» **WHAT YOU ARE ASKED TO DO**: Give only the number of lines in the data that include the string "book".

» **GIVEN DATA**:

━━━━━━

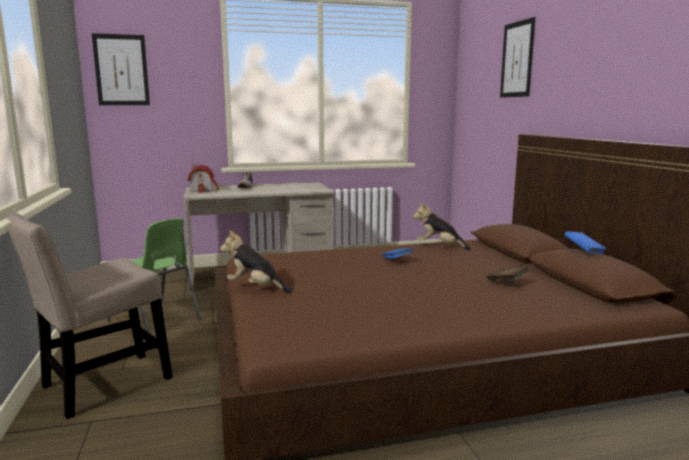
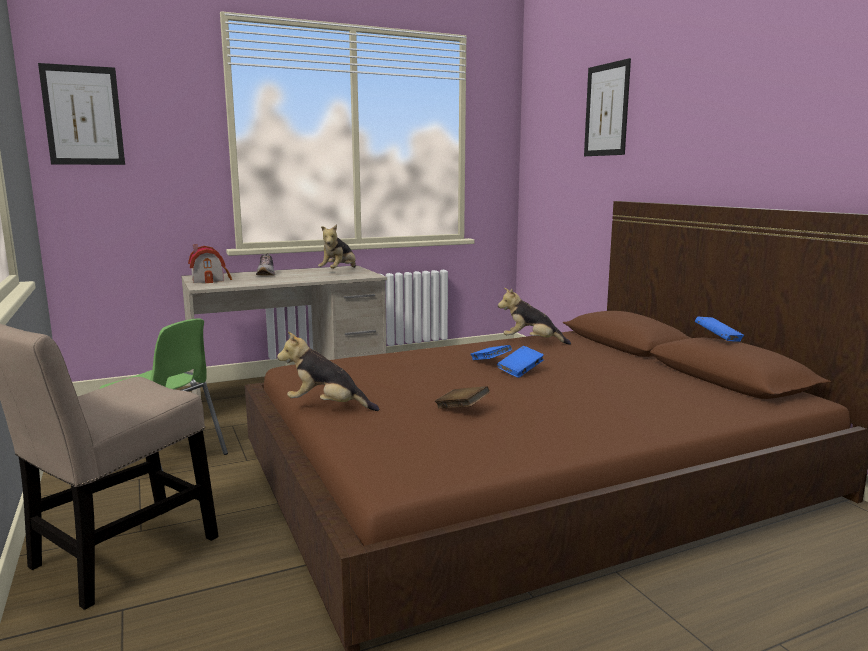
camera: 10 degrees left, 0 degrees up
(300, 186) = (339, 272): none -> plush toy
(416, 269) = (520, 371): none -> blue book
(506, 283) = (634, 383): brown book -> brown book (461, 409)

━━━━━━

» **WRITTEN SOLUTION**: 2